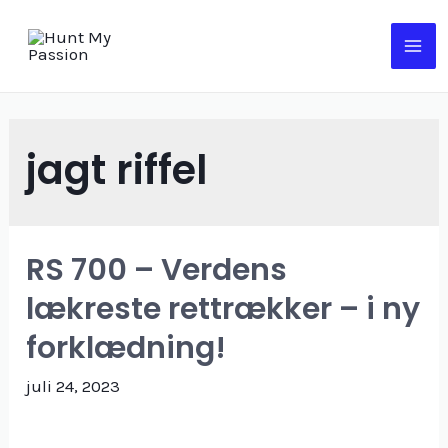
jagt riffel
RS 700 – Verdens
lækreste rettrækker – i ny
forklædning!
juli 24, 2023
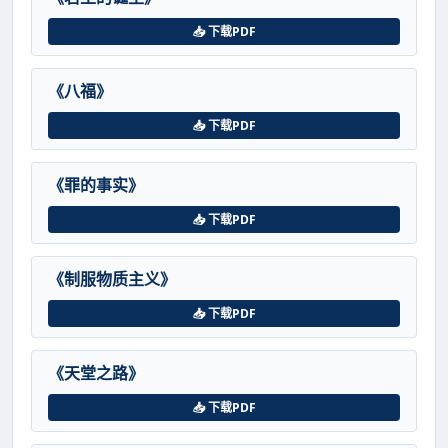
📥 下载PDF
《八福》
📥 下载PDF
《罪的事实》
📥 下载PDF
《制服物质主义》
📥 下载PDF
《天堂之路》
📥 下载PDF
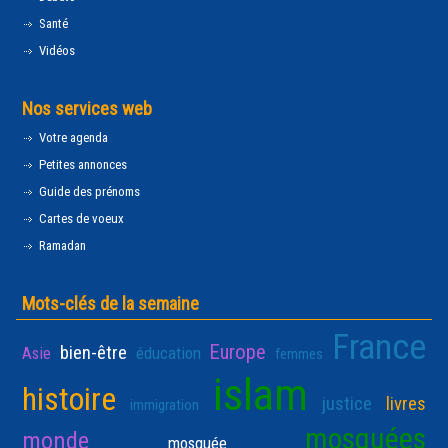
Santé
Vidéos
Nos services web
Votre agenda
Petites annonces
Guide des prénoms
Cartes de voeux
Ramadan
Mots-clés de la semaine
France
Europe
bien-être
Asie
éducation
femmes
islam
histoire
justice
livres
immigration
mosquées
monde
mosquée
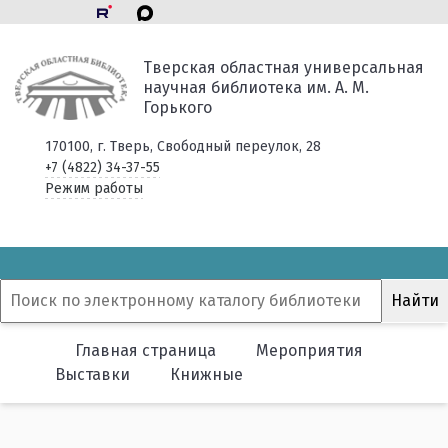
Тверская областная универсальная
научная библиотека им. А. М.
Горького
170100, г. Тверь, Свободный переулок, 28
+7 (4822) 34-37-55
Режим работы
Главная страница
Мероприятия
Выставки
Книжные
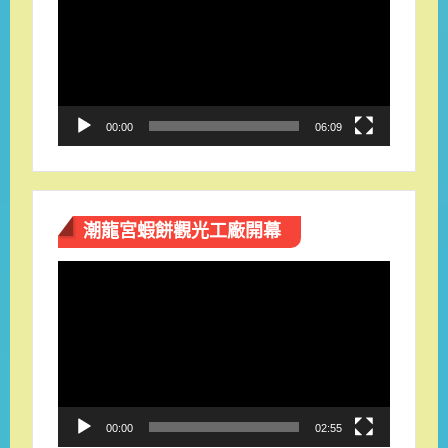
播
放
器
00:00
06:09
潮龍宮蝦餅觀光工廠開幕
視
訊
播
放
器
00:00
02:55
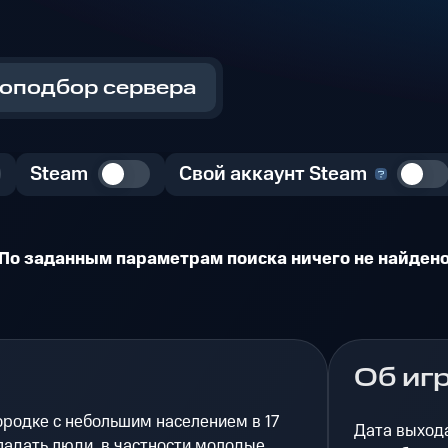
оподбор сервера
Steam
Свой аккаунт Steam
По заданным параметрам поиска ничего не найден
Об иг
ородке с небольшим населением в 17
Дата выход
падать люди, в частности молодые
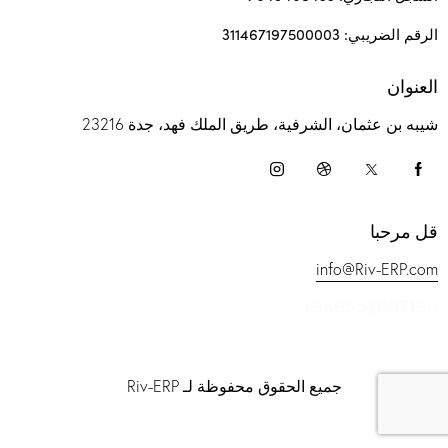
الرقم الضريبي: 311467197500003
العنوان
شيبه بن عثمان، الشرفية، طريق الملك فهد، جدة 23216
قل مرحبا
info@Riv-ERP.com
+966552007190
جميع الحقوق محفوظة لـ Riv-ERP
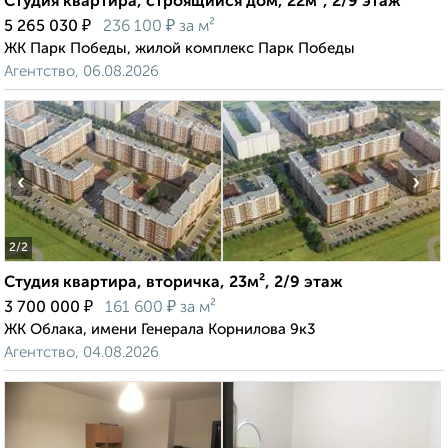
Студия квартира, строящийся дом, 22м², 2/9 этаж
₽
₽
5 265 030
236 100
за м²
ЖК Парк Победы, жилой комплекс Парк Победы
Агентство, 06.08.2026
‹
›
2
/2
Студия квартира, вторичка, 23м², 2/9 этаж
₽
₽
3 700 000
161 600
за м²
ЖК Облака, имени Генерала Корнилова 9к3
Агентство, 04.08.2026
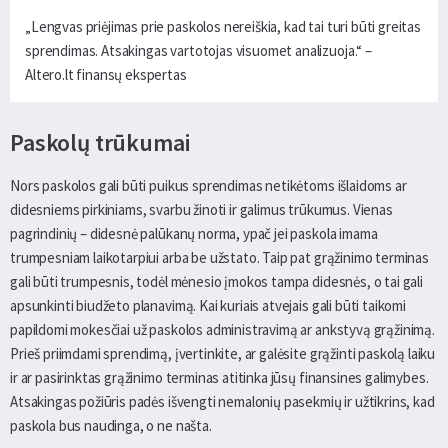
„Lengvas priėjimas prie paskolos nereiškia, kad tai turi būti greitas
sprendimas. Atsakingas vartotojas visuomet analizuoja.“ –
Altero.lt finansų ekspertas
Paskolų trūkumai
Nors paskolos gali būti puikus sprendimas netikėtoms išlaidoms ar
didesniems pirkiniams, svarbu žinoti ir galimus trūkumus. Vienas
pagrindinių – didesnė palūkanų norma, ypač jei paskola imama
trumpesniam laikotarpiui arba be užstato. Taip pat grąžinimo terminas
gali būti trumpesnis, todėl mėnesio įmokos tampa didesnės, o tai gali
apsunkinti biudžeto planavimą. Kai kuriais atvejais gali būti taikomi
papildomi mokesčiai už paskolos administravimą ar ankstyvą grąžinimą.
Prieš priimdami sprendimą, įvertinkite, ar galėsite grąžinti paskolą laiku
ir ar pasirinktas grąžinimo terminas atitinka jūsų finansines galimybes.
Atsakingas požiūris padės išvengti nemalonių pasekmių ir užtikrins, kad
paskola bus naudinga, o ne našta.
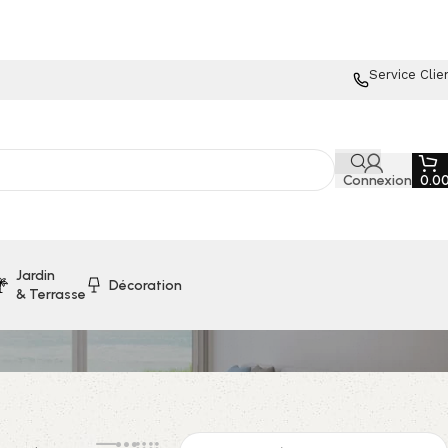
Service Clie
Connexion
0.0
Jardin
Décoration
& Terrasse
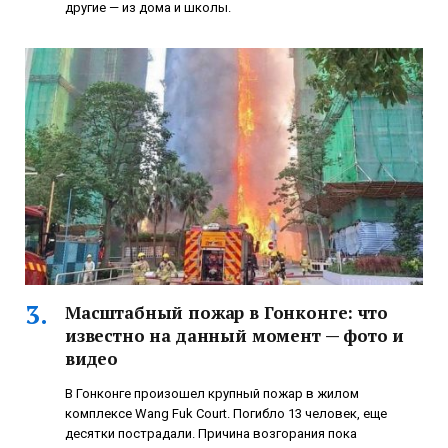
другие — из дома и школы.
Масштабный пожар в Гонконге: что
известно на данный момент — фото и
видео
В Гонконге произошел крупный пожар в жилом
комплексе Wang Fuk Court. Погибло 13 человек, еще
десятки пострадали. Причина возгорания пока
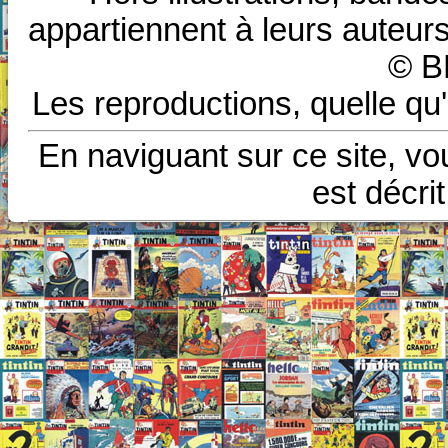
appartiennent à leurs auteurs
© B
Les reproductions, quelle qu'
En naviguant sur ce site, vo
est décri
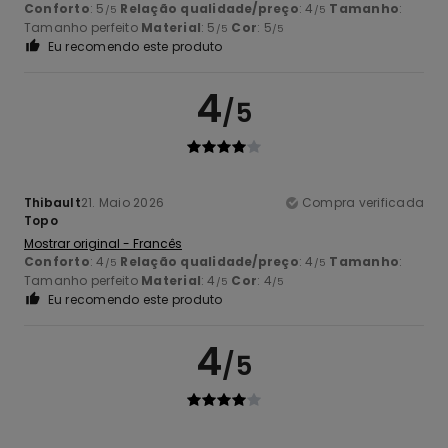
Conforto
: 5
Relação qualidade/preço
: 4
Tamanho
:
/5
/5
Tamanho perfeito
Material
: 5
Cor
: 5
/5
/5
Eu recomendo este produto
4
/5
Thibault
21. Maio 2026
Compra verificada
Topo
Mostrar original - Francês
Conforto
: 4
Relação qualidade/preço
: 4
Tamanho
:
/5
/5
Tamanho perfeito
Material
: 4
Cor
: 4
/5
/5
Eu recomendo este produto
4
/5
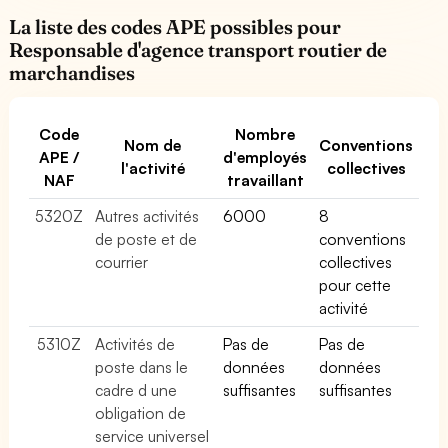
La liste des codes APE possibles pour
Responsable d'agence transport routier de
marchandises
Code
Nombre
Nom de
Conventions
APE /
d'employés
l'activité
collectives
NAF
travaillant
5320Z
Autres activités
6000
8
de poste et de
conventions
courrier
collectives
pour cette
activité
5310Z
Activités de
Pas de
Pas de
poste dans le
données
données
cadre d une
suffisantes
suffisantes
obligation de
service universel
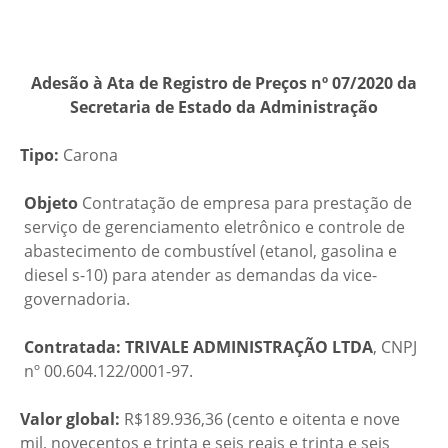
Adesão à Ata de Registro de Preços nº 07/2020 da
Secretaria de Estado da Administração
Tipo:
Carona
Objeto
Contratação de empresa para prestação de
serviço de gerenciamento eletrônico e controle de
abastecimento de combustível (etanol, gasolina e
diesel s-10) para atender as demandas da vice-
governadoria.
Contratada:
TRIVALE ADMINISTRAÇÃO LTDA
, CNPJ
nº 00.604.122/0001-97.
Valor global:
R$189.936,36 (cento e oitenta e nove
mil, novecentos e trinta e seis reais e trinta e seis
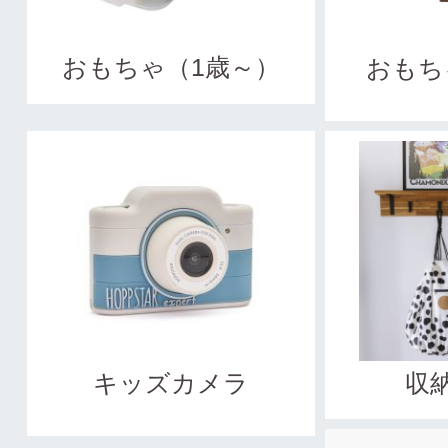
おもちゃ（1歳～）
おもち
キッズカメラ
収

> ABOUT THIS TASK
Reproduce all the data above, substituting "Собственник" for every occurrence of "Агентство" and leaving everything else unchanged. Omit the pictures from the output.

> RESULT
jagt riffel
RS 700 – Verdens
lækreste rettrækker – i ny
forklædning!
juli 24, 2023
📥 下载PDF
《八福》
📥 下载PDF
《罪的事实》
📥 下载PDF
《制服物质主义》
📥 下载PDF
《天堂之路》
📥 下载PDF
Santé
Vidéos
Nos services web
Votre agenda
Petites annonces
Guide des prénoms
Cartes de voeux
Ramadan
Mots-clés de la semaine
France
Europe
bien-être
Asie
éducation
femmes
islam
histoire
justice
livres
immigration
mosquées
monde
mosquée
Тверская областная универсальная
научная библиотека им. А. М.
Горького
170100, г. Тверь, Свободный переулок, 28
+7 (4822) 34-37-55
Режим работы
Главная страница
Мероприятия
Выставки
Книжные
播
放
器
00:00
06:09
潮龍宮蝦餅觀光工廠開幕
視
訊
播
放
器
00:00
02:55
оподбор сервера
Steam
Свой аккаунт Steam
По заданным параметрам поиска ничего не найден
Об иг
ородке с небольшим населением в 17
Дата выход
падать люди, в частности молодые
الرقم الضريبي: 311467197500003
العنوان
شيبه بن عثمان، الشرفية، طريق الملك فهد، جدة 23216
قل مرحبا
info@Riv-ERP.com
+966552007190
جميع الحقوق محفوظة لـ Riv-ERP
Студия квартира, строящийся дом, 22м², 2/9 этаж
₽
₽
5 265 030
236 100
за м²
ЖК Парк Победы, жилой комплекс Парк Победы
Собственник, 06.08.2026
‹
›
2
/2
Студия квартира, вторичка, 23м², 2/9 этаж
₽
₽
3 700 000
161 600
за м²
ЖК Облака, имени Генерала Корнилова 9к3
Собственник, 04.08.2026
„Lengvas priėjimas prie paskolos nereiškia, kad tai turi būti greitas
sprendimas. Atsakingas vartotojas visuomet analizuoja.“ –
Altero.lt finansų ekspertas
Paskolų trūkumai
Nors paskolos gali būti puikus sprendimas netikėtoms išlaidoms ar
didesniems pirkiniams, svarbu žinoti ir galimus trūkumus. Vienas
pagrindinių – didesnė palūkanų norma, ypač jei paskola imama
trumpesniam laikotarpiui arba be užstato. Taip pat grąžinimo terminas
gali būti trumpesnis, todėl mėnesio įmokos tampa didesnės, o tai gali
apsunkinti biudžeto planavimą. Kai kuriais atvejais gali būti taikomi
papildomi mokesčiai už paskolos administravimą ar ankstyvą grąžinimą.
Prieš priimdami sprendimą, įvertinkite, ar galėsite grąžinti paskolą laiku
ir ar pasirinktas grąžinimo terminas atitinka jūsų finansines galimybes.
Atsakingas požiūris padės išvengti nemalonių pasekmių ir užtikrins, kad
paskola bus naudinga, o ne našta.
Service Clie
Connexion
0.0
Jardin
Décoration
& Terrasse
другие — из дома и школы.
Масштабный пожар в Гонконге: что
известно на данный момент — фото и
видео
В Гонконге произошел крупный пожар в жилом
комплексе Wang Fuk Court. Погибло 13 человек, еще
десятки пострадали. Причина возгорания пока
appartiennent à leurs auteurs
© B
Les reproductions, quelle qu'
En naviguant sur ce site, vo
est décri
Conforto
: 5
Relação qualidade/preço
: 4
Tamanho
:
/5
/5
Tamanho perfeito
Material
: 5
Cor
: 5
/5
/5
Eu recomendo este produto
4
/5
Thibault
21. Maio 2026
Compra verificada
Topo
Mostrar original - Francês
Conforto
: 4
Relação qualidade/preço
: 4
Tamanho
:
/5
/5
Tamanho perfeito
Material
: 4
Cor
: 4
/5
/5
Eu recomendo este produto
4
/5
La liste des codes APE possibles pour
Responsable d'agence transport routier de
marchandises
Code
Nombre
Nom de
Conventions
APE /
d'employés
l'activité
collectives
NAF
travaillant
5320Z
Autres activités
6000
8
de poste et de
conventions
courrier
collectives
pour cette
activité
5310Z
Activités de
Pas de
Pas de
poste dans le
données
données
cadre d une
suffisantes
suffisantes
obligation de
service universel
Adesão à Ata de Registro de Preços nº 07/2020 da
Secretaria de Estado da Administração
Tipo:
Carona
Objeto
Contratação de empresa para prestação de
serviço de gerenciamento eletrônico e controle de
abastecimento de combustível (etanol, gasolina e
diesel s-10) para atender as demandas da vice-
governadoria.
Contratada:
TRIVALE ADMINISTRAÇÃO LTDA
, CNPJ
nº 00.604.122/0001-97.
Valor global:
R$189.936,36 (cento e oitenta e nove
mil, novecentos e trinta e seis reais e trinta e seis
おもちゃ（1歳～）
おもち
キッズカメラ
収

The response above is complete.